None appeared on behalf of the assessee on the appointed date of hearing although notice was sent to the assessee by RPAD which has been duly served on the assessee as per the acknowledgement available on record and hence, we proceed to dispose of this appeal ex-parte qua the assessee. The ld. DR of revenue supported the assessment order.
We have considered the submissions of the learned DR of the revenue and gone through the orders of authorities below. We find that in respect of first issue i.e. allowability of deduction of depreciation, the decision of CIT(A) is by following various judgments including the judgment of Hon'ble Karnataka High Court rendered in the case of CIT Vs. Society of The Sisters of St. Anne as reported in 146 ITR 28(KAR). In this view of the matter, we find no infirmity in the order of CIT(A) on this issue.

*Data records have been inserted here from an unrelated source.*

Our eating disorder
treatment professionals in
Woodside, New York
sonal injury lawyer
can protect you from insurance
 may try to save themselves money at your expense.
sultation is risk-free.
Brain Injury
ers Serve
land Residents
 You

Regarding the second issue i.e. whether the accumulation u/s. 11(1)(a) of IT Act is to be computed on net receipts or gross receipts, the issue was decided by CIT(A) by following the tribunal order rendered in the case of M/s. Jyothy Charitable Trust in as noted by him in para no. 7.12 of his order. In this view of the matter, we find no infirmity in order of CIT(A) on this issue also.
The third issue is regarding set-off of excess expenditure / application / deficit / loss. On this issue, the matter is decided by CIT (A) as per para no. 8.7 of his order which is reproduced hereinbelow for the sake of ready reference.
“8.7 However, jurisdictional ITAT order in the case of ACIT Vs City Hospital charitable trust (2015) 42 ITR(Trib)583 (Bangalore) and DCIT Vs Manipal Academy of Higher Education (2015) 44 ITR(Trib)18 (Bangalore) has considered the issue in favour of the Page 5 of 5 assessee. However, the Department filed appeal on similar issue in Karnataka High Court and is pending. Respectfully following the jurisdictional ITAT order in the above cases, this ground of appeal is allowed.”
7. From the above para reproduced from the order of CIT(A), it is seen that the decision of CIT(A) is by following various tribunal orders and therefore, there is no infirmity in the order of CIT(A) on this issue also.
In the result, the appeal filed by the revenue is dismissed.
Order pronounced in the open court on the date mentioned on the caption page.